WORK TO COMPLETE:
Could you filter the records below and return each line that holds "implementation"?
**** INPUT DATA ****
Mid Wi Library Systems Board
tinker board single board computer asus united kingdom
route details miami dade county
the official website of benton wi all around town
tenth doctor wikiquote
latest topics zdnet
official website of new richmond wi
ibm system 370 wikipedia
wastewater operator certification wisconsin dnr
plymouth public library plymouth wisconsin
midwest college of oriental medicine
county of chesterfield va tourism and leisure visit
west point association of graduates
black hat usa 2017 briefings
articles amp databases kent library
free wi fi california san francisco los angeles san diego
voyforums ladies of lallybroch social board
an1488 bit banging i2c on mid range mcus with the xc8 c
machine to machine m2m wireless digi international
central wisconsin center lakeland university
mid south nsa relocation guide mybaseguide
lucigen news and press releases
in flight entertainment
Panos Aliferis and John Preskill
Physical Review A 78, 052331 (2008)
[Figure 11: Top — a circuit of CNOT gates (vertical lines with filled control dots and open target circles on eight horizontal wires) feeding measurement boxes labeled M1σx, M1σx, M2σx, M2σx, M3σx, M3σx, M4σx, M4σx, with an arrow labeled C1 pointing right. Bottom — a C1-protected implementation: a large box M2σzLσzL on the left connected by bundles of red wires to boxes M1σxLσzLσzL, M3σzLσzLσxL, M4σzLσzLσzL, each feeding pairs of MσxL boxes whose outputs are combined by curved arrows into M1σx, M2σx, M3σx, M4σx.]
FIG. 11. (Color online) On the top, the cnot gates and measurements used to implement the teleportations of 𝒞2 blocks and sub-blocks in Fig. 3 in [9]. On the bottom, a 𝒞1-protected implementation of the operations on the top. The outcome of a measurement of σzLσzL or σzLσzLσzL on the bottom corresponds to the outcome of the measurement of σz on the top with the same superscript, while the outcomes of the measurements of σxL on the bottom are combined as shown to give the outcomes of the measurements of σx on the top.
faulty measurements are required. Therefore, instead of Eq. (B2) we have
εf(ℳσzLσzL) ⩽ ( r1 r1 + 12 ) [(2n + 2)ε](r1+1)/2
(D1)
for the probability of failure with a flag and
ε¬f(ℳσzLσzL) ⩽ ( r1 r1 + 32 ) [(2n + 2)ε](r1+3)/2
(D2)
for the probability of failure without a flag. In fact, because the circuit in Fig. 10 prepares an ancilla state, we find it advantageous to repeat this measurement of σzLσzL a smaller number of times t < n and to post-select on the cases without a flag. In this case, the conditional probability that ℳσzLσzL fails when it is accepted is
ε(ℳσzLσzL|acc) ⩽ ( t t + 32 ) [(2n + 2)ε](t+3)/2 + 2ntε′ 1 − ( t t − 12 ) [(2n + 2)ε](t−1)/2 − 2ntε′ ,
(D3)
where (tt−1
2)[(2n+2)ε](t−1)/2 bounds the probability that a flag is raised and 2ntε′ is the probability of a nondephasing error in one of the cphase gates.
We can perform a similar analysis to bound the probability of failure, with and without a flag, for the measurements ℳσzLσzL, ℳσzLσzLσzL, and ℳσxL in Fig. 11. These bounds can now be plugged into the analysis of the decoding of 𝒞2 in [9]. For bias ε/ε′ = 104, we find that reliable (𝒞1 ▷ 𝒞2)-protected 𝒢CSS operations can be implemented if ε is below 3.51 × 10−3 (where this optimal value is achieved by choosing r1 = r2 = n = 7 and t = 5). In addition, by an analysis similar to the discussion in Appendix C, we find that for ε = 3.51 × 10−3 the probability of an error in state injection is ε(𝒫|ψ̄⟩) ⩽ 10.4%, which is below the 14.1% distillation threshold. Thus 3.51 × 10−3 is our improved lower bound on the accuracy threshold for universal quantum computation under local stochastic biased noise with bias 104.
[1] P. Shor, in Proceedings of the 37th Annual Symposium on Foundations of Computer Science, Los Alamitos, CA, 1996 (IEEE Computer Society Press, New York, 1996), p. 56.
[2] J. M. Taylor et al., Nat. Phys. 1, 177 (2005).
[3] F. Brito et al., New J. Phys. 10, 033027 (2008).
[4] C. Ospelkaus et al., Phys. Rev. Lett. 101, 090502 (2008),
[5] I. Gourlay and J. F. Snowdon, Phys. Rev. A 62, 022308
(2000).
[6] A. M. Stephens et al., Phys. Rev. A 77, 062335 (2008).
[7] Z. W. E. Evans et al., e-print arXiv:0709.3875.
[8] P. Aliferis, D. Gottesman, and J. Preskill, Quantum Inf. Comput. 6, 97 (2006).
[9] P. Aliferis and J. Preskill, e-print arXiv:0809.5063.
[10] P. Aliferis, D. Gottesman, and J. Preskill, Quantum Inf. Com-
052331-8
****
SOLUTION TO THIS EXERCISE:
[Figure 11: Top — a circuit of CNOT gates (vertical lines with filled control dots and open target circles on eight horizontal wires) feeding measurement boxes labeled M1σx, M1σx, M2σx, M2σx, M3σx, M3σx, M4σx, M4σx, with an arrow labeled C1 pointing right. Bottom — a C1-protected implementation: a large box M2σzLσzL on the left connected by bundles of red wires to boxes M1σxLσzLσzL, M3σzLσzLσxL, M4σzLσzLσzL, each feeding pairs of MσxL boxes whose outputs are combined by curved arrows into M1σx, M2σx, M3σx, M4σx.]
FIG. 11. (Color online) On the top, the cnot gates and measurements used to implement the teleportations of 𝒞2 blocks and sub-blocks in Fig. 3 in [9]. On the bottom, a 𝒞1-protected implementation of the operations on the top. The outcome of a measurement of σzLσzL or σzLσzLσzL on the bottom corresponds to the outcome of the measurement of σz on the top with the same superscript, while the outcomes of the measurements of σxL on the bottom are combined as shown to give the outcomes of the measurements of σx on the top.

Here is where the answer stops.